What parents need to know
Parents Need to Know
Parents need to know that there's lots of bloody violence, including lots of killing and injuries -- see content grid for details. There's also some kissing and making out, a major character is gay, and there's a relationship that appears to be incestuous. Some parents may be bothered by the religious aspects of the story -- angels and demons exist, an angel is tortured and commits suicide, another angel is summoned by a human, and the Shadowhunters have a mandate from God to kill demons.
What's the story?
In this conclusion to the Mortal Instruments trilogy (the conclusion to the first cycle of three anyway), Clary makes her way to the hidden Shadowhunter country of Idris, seeking a cure to her mother's magical affliction. While there, her father delivers an ultimatum to the Shadowhunter ruling council: declare him their leader, or he will use the Mortal Instruments to unleash a plague of demons and wipe them out. Meanwhile, Clary struggles to learn how to use her unique powers, discover her secret heritage, and figure out her relationship with her maybe-brother, Jace.
Is it any good?
Derivative, predictable, and melodramatic can be good things when they're played for fun and done well, and this is done really well. Action, horror, complexity, romance, twists that aren't too hard to see coming, mysteries the reader will figure out before the characters -- they're all here, in just the right amounts, and mostly with just the right pacing, though, like most 500+ page books, it sags in places.

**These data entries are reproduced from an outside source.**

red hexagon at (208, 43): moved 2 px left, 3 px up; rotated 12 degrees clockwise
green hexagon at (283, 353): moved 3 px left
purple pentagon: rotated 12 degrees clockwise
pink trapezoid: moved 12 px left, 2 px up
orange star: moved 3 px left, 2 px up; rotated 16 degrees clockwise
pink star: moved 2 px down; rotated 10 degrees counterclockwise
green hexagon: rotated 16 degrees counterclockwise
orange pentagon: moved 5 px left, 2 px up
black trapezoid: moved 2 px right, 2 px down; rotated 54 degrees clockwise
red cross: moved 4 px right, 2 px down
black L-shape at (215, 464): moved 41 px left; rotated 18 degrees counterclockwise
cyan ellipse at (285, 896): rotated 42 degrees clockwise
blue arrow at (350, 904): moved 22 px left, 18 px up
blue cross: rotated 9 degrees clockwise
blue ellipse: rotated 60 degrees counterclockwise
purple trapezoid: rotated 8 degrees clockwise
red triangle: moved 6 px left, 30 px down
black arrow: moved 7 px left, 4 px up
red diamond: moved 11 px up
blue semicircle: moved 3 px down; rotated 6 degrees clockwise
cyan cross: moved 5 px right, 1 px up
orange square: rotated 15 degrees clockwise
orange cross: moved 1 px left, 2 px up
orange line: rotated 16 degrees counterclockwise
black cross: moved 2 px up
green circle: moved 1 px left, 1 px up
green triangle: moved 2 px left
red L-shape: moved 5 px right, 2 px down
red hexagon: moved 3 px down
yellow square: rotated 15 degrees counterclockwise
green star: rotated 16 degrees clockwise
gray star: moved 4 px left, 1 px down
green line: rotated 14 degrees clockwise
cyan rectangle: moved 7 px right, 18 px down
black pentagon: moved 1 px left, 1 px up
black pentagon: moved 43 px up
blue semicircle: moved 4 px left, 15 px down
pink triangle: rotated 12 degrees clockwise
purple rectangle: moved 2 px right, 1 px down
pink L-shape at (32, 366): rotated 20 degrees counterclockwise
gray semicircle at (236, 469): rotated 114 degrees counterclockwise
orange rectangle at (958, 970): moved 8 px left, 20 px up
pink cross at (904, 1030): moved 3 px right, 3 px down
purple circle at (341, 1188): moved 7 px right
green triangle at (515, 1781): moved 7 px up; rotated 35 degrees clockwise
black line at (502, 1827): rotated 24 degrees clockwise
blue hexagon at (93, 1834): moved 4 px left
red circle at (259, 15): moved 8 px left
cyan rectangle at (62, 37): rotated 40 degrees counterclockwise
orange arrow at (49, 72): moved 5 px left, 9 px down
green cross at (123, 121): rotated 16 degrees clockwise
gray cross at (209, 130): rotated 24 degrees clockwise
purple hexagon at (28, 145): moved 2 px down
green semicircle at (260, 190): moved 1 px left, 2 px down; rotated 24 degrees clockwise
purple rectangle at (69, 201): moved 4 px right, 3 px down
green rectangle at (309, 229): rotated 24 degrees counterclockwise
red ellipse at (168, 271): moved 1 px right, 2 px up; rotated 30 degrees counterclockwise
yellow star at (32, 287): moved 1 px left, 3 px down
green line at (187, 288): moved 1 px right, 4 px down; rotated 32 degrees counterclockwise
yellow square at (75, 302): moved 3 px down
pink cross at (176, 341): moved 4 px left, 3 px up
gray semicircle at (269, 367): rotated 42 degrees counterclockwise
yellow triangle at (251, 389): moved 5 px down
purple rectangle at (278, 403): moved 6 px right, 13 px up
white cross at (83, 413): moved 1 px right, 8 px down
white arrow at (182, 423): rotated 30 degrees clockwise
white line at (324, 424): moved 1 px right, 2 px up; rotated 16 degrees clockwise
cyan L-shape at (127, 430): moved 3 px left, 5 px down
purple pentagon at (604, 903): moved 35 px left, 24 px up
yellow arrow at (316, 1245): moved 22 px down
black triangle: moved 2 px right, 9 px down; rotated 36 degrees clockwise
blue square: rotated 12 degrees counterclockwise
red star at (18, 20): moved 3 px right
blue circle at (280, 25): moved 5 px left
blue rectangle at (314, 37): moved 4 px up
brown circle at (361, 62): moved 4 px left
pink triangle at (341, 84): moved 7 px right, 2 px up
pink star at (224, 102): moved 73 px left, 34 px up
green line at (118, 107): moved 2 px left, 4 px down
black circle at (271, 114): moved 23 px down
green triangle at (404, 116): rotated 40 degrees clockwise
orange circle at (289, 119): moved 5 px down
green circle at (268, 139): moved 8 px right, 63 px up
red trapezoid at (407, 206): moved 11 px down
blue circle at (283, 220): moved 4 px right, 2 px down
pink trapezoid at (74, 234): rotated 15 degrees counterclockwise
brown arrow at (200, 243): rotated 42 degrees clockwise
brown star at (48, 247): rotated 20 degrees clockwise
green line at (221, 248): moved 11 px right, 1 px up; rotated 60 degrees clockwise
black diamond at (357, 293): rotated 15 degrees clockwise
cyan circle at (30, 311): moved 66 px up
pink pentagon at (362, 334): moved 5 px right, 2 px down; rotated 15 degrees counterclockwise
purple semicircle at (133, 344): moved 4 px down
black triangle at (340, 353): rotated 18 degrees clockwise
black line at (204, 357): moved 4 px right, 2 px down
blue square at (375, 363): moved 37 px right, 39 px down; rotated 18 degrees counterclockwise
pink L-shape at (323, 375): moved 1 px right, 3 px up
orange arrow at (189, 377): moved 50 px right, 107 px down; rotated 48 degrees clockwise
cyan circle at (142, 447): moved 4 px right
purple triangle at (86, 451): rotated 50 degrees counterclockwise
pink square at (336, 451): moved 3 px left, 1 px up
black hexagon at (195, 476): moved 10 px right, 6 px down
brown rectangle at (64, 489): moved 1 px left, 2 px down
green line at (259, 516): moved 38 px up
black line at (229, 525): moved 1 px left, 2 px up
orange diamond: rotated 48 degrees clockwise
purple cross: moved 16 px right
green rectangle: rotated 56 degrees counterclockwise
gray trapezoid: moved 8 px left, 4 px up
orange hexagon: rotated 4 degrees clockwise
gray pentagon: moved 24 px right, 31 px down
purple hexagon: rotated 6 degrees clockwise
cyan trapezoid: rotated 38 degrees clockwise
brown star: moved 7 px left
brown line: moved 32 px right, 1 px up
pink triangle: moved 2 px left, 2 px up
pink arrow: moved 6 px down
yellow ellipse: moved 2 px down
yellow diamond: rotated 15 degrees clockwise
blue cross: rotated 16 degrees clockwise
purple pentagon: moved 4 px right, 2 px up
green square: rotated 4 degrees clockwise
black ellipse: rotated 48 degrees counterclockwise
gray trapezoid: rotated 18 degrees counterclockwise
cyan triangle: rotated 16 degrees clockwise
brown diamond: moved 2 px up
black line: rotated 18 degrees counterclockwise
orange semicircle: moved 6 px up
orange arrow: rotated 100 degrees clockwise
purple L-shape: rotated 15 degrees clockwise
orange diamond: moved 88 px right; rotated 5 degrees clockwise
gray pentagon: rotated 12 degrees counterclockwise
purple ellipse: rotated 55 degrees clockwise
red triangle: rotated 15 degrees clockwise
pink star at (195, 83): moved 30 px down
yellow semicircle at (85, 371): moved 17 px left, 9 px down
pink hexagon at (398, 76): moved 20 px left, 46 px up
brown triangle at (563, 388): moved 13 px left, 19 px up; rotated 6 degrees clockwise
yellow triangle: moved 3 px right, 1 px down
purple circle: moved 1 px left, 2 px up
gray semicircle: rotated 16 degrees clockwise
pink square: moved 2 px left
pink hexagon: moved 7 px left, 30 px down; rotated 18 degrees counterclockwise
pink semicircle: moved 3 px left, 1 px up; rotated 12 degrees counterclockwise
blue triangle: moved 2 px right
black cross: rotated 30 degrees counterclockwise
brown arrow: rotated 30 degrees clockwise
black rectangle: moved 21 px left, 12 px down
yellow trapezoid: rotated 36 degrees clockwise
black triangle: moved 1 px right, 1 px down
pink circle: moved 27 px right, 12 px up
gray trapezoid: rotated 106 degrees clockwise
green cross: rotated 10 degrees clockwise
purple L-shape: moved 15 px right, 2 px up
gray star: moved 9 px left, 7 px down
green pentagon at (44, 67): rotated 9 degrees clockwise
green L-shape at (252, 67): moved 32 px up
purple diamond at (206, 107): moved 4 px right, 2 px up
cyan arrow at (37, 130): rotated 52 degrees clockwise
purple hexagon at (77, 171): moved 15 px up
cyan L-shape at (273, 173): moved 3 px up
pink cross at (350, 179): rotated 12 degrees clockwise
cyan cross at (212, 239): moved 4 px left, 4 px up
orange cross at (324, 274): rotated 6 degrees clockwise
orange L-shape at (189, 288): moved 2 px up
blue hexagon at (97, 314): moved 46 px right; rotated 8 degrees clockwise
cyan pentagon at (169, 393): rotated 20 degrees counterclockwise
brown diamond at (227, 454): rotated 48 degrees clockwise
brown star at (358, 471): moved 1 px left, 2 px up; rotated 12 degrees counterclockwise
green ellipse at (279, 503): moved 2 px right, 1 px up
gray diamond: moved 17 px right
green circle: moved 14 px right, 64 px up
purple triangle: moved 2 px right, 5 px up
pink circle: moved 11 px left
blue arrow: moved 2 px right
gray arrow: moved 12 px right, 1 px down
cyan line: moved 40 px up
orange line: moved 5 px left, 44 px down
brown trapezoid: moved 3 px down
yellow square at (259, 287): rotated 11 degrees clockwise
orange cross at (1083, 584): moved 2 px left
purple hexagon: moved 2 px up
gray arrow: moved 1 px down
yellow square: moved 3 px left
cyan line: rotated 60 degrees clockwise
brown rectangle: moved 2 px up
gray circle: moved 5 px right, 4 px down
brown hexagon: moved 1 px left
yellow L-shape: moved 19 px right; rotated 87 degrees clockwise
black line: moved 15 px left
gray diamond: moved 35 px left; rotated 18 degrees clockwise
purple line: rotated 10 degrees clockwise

It's easy to find things to criticize: the climactic battle happens offstage; the religious and incestuous aspects may disturb some; there's a fair bit of repetition. But with characters who grow ever more satisfying, a cleverly detailed fantasy world, a thoroughly engrossing writing style, and a host of questions from the earlier books answered before the end, fans of the series will find this everything they had hoped for. And if you haven't read the first two books? Don't even think of trying this.
Families can talk about...
Families can talk about the classic creatures used here. Why are vampires and werewolves always popular? How are they different here from the Twilight series?
Families can also talk about the violence in this book, and the whole series. Books 2 and 3 are especially bloody. Do you think the fantasy element makes the gore easier to handle?
The series seems to neatly end here, yet the author released a fourth book (part of a second cycle of three) and a prequel series -- starting with Clockwork Angel -- besides. There's also talk of a movie deal. Do you think more is better, or would you rather the series ended here?